With projections made in most states across the country, ABC has projected that former President Donald Trump will win the high-stakes presidential match-up against Vice President Kamala Harris. Early Wednesday morning, Trump secured enough Electoral College votes to set himself up for a second presidency by flipping the key swing states of Georgia, Wisconsin and Pennsylvania. Plus, Republicans are set to take back the Senate majority, with at least 51 seats locked down — while control of the House remained up in the air.
Reporters from 538 and ABC News are following along every step of the way with live updates, analysis and commentary on these races and all the others down the ballot. Follow our live coverage in full below.
Key Headlines
- Former President George W. Bush congratulates Trump
- Trump adviser says Trump and Harris have not connected yet as of earlier this morning
- Liz Cheney calls for accepting election results but for citizens to be 'guardrails of democracy'
- Will Trump have a (truly) unified government this time around?
- Baldwin takes the lead in Wisconsin's Senate race
- Trump wins Wisconsin and the presidency
- Trump could carry all seven swing states
- What went wrong in Pennsylvania
Careful making comparisons to 2020 when we don't have most of the vote yet
I've been seeing some posts on X making the rounds that emphasize how Trump is performing somewhat worse in most of the 30 or so Indiana and Kentucky counties that have reported at least some of their vote tally. But not a single one of those counties has yet reported more than two-thirds of its expected vote, and many of those counties' tallies include a large percentage or at least some substantial number of absentee/mail-in ballots, which we know are somewhat more Democratic than votes cast on Election Day. We need more votes before we can say something more substantial about what's happening in these places.y
Read reports of students' on-campus voting with caution
Here at the University of Pennsylvania in Philadelphia, turnout at the on-campus precincts is way up from 2020, and I know of at least a few students who skipped class to wait on the hour-long lines. But it's worth be cautious about how you interpret those results.
For one thing, the COVID-19 pandemic meant that there were far fewer students on campus four years ago, so it's hard to make direct comparisons. And we can't necessarily read these results as representative of the college-aged demographic: Fewer than half of 18- to 24-year-olds are enrolled in colleges, and some of those students live at home or off campus. So reports from campuses are important, but they don't tell us how young voters are reacting in general.
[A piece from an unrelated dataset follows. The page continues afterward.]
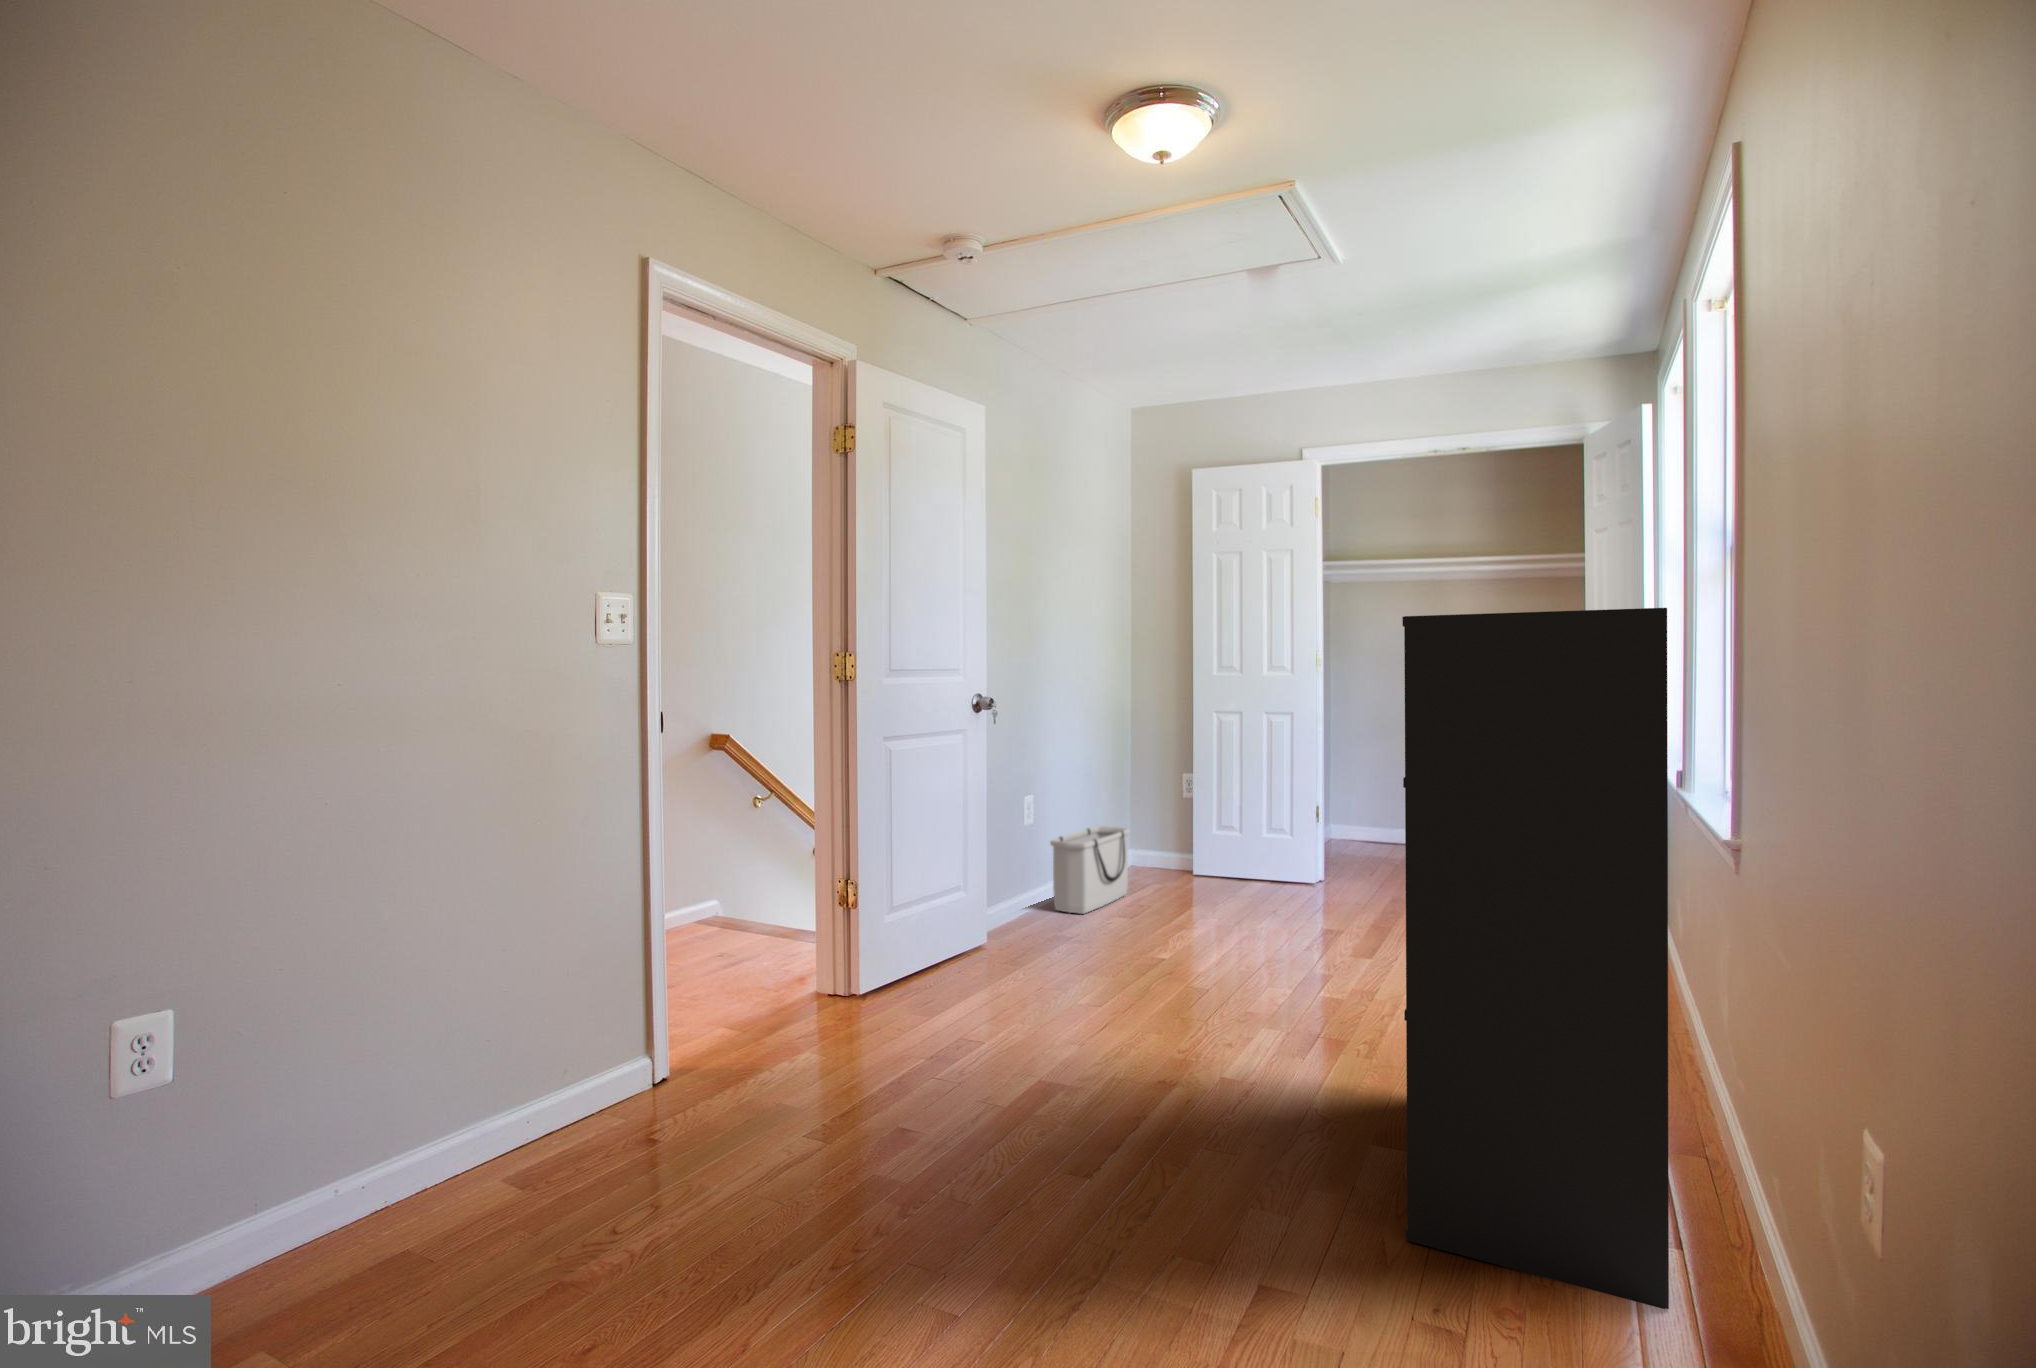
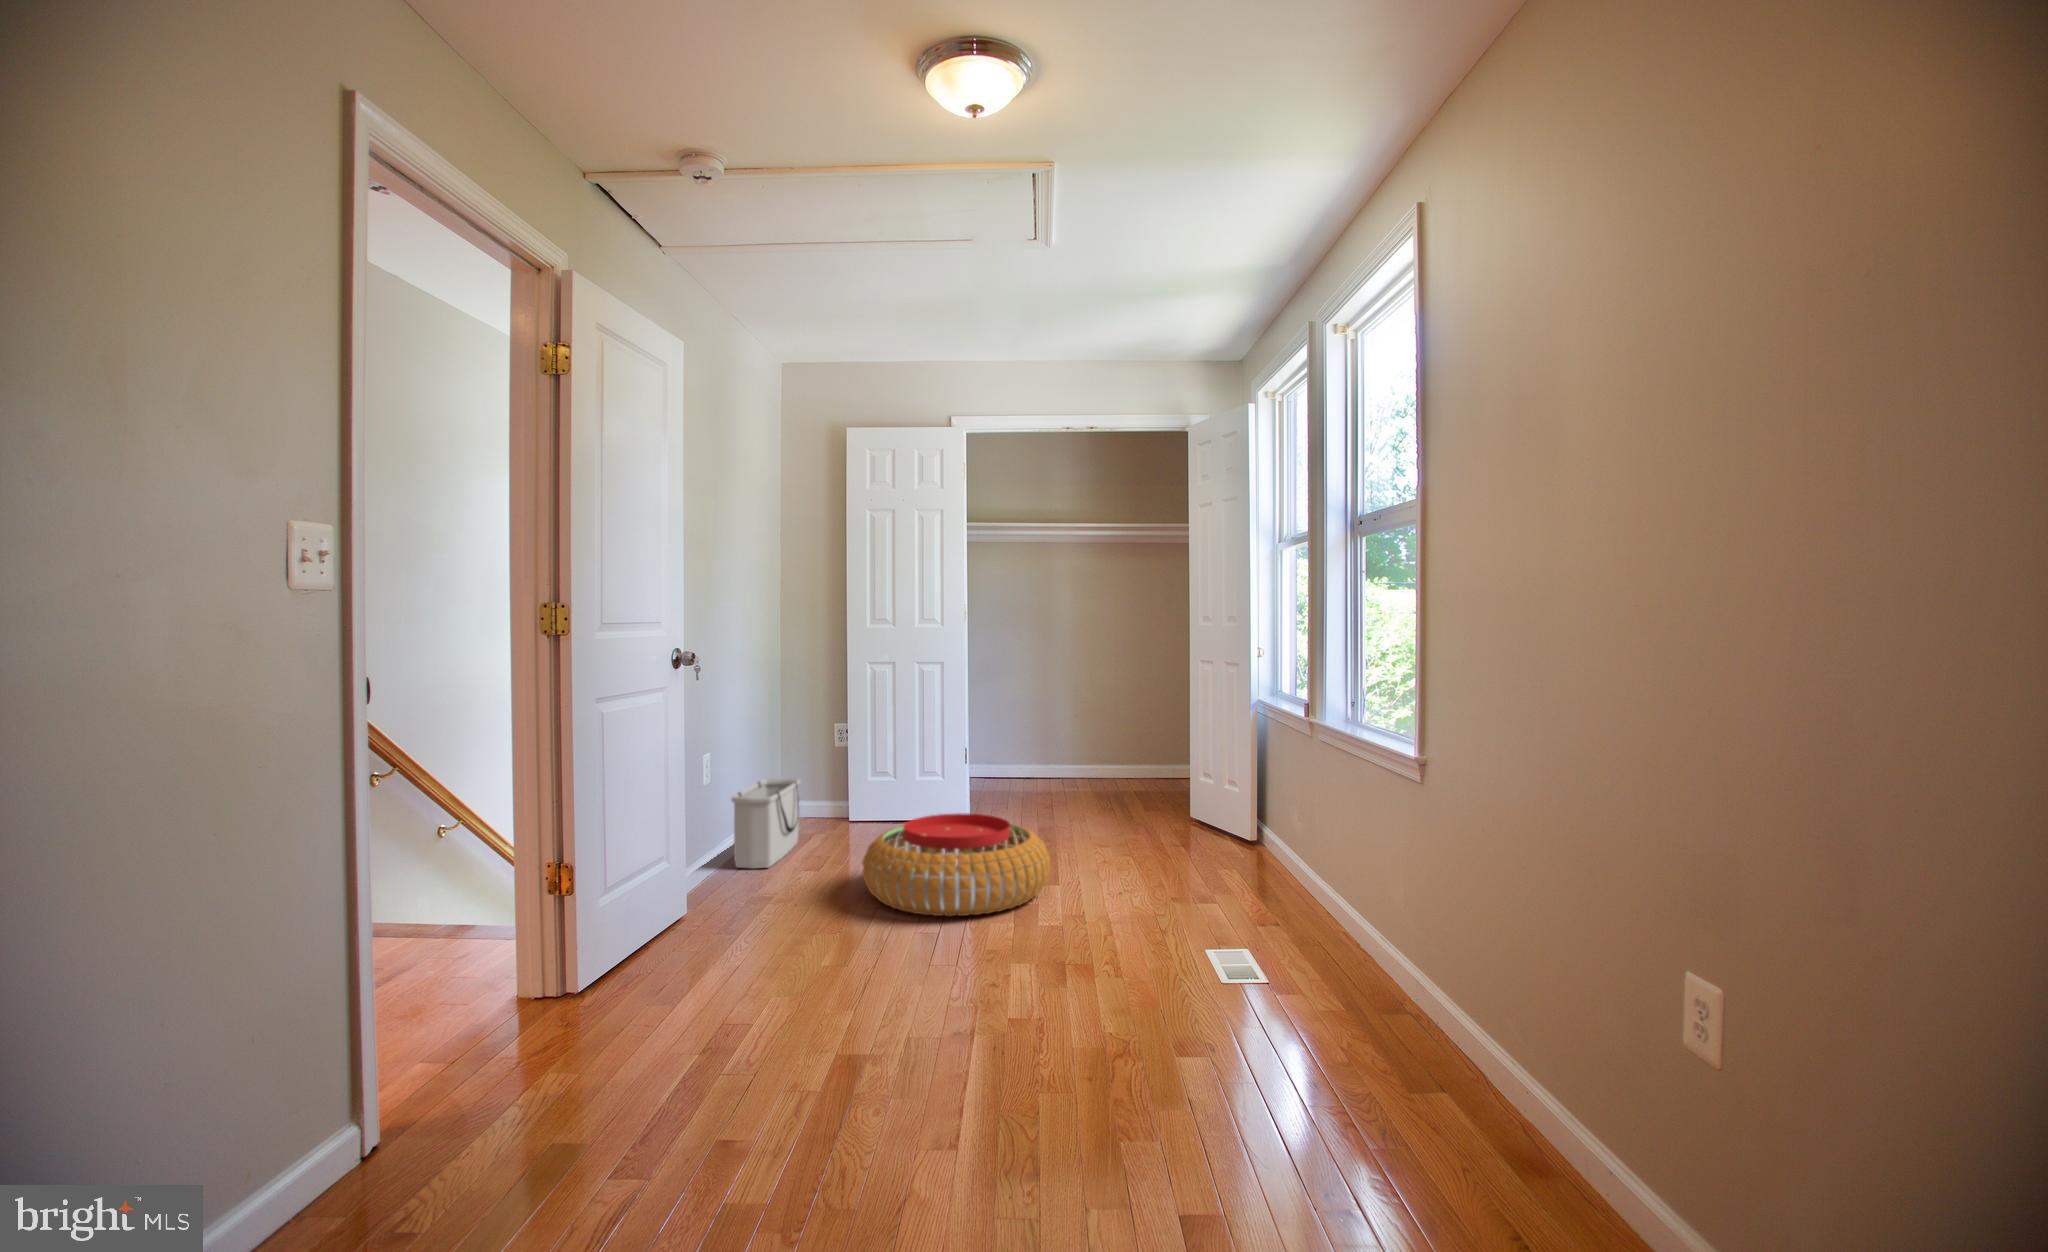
bookshelf: present [1402,608,1669,1309] -> none [1200,582,1445,1121]
pouf: none [1150,876,1360,986] -> present [862,813,1050,916]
Delaware is poised to elect its first female senator
According to a recent analysis by Pew Research Center, there are 17 states that have never had a female Senator. After today's races are called, women could be elected to the Senate for the first time in Delaware, Indiana, Utah, New Mexico and Rhode Island. Of these women, Lisa Blunt Rochester, a Democrat in Delaware, is most favored, winning 98 in 100 simulations in our forecast. The other women running to be their state’s first senator are all longshots in their respective races, but include Democrats Valerie McCray in Indiana and Caroline Gleich in Utah, and two Republicans: Nella Domenici in New Mexico and Patricia Morgan in Rhode Island.
The US Senate currently stands at just 25% female representation.